Stomach contents of deceased hatchling and post-hatchling sea turtle patients.
Source: Loggerhead Marinelife Center

Larger turtles can survive some level of plastic ingestion, which includes everything from small debris to entire plastic fishing nets. The hatchings can’t pass the plastic through their systems.

According to Jack Lighton, head of the Loggerhead Marinelife Center in Florida where these samples were collected, “It’s no longer a question of ‘if a sea turtle has ingested marine pollution,” it’s now a question of “how much the turtle has ingested.”

And because it’s not just turtles swallowing our garbage, but all manner of other animals on land and water, it’s something to consider in our ongoing world of packaging, non-reusable items like straws and plastic forks, plastic bags and plastic furniture.

 

Turtle Chirps, Volcanic Whistles

Anathasius Kircher, a 17th-century German Jesuit priest and scholar, had interests ranging from fossils to hieroglyphics to micro-organisms and volcanoes, was above all a master of expressing wonder at the natural world.

He proposed, among many other things, the idea of a parabolic horn, an amplification system for sound waves.
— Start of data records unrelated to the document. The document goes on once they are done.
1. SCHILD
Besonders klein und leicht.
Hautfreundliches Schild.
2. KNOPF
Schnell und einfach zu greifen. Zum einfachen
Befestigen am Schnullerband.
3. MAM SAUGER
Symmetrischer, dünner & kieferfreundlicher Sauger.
In the illustration below, the sound waves are created by human voices. We do so like to hear ourselves talk. And we like to think we hear everything around us.

Parabolic amplication  by Athanasius Kircher (Musurgia Universalis, Rome 1650)

Parabolic amplification by Athanasius Kircher (Musurgia Universalis, Rome 1650)

But consider all the sounds and songs we can’t hear without the help of other mechanisms, the technological great-grandchildren of Kircher’s giant seashell horns.

The low chirps and meows of sea turtles, which apparently have distinct songs for mating, laying eggs, and for setting off on their first ocean journeys. Turtle hatchlings were recently discovered to use vocalization to improve their odds of survival by migrating together, and they responded to vocalizations of adult females up to hundreds of miles away from their nesting beaches. If they could hear them over human-produced noise pollution, that is.

Here’s an incredible collection of animal sounds, the Macaulay Library, from around the world. I particularly like this haunting recording of a lone common loon.

Plants have been found to communicate with one another via sound frequencies – some even speculate that they use fungi networks in forest floors as sound switchboards.

A water-powered automatic organ by Athanasius Kircher (Musurgia Universalis, Rome 1650)

A water-powered automatic organ by Athanasius Kircher (Musurgia Universalis, Rome 1650)

There’s whistling lightning – not the cracks you might have heard during a storm, but very low frequency radio waves sent out by some (though not all) lighting strikes just before they burst. There’s an entire network devoted to listening for whistlers (listen here), which have also been found to be connected to volcanic eruptions.

And then there’s the music of the spheres – or at least, the sphere upon which we live, Earth. The rings of plasma which form part of the planet’s giant magnetosphere are bursting with radio waves, which produce a sound sometimes called Earth’s “chorus” (listen here).

Why do I mention all this?

Because I was thinking this morning, while listening to the dawn chorus of birds, about the fact that, even if it’s just out of our range, not necessarily intended for us and we can’t always hear it, there’s music all around.

Illustration of Earth's plasma rings. Source: FeelGuide

Illustration of Earth’s plasma rings.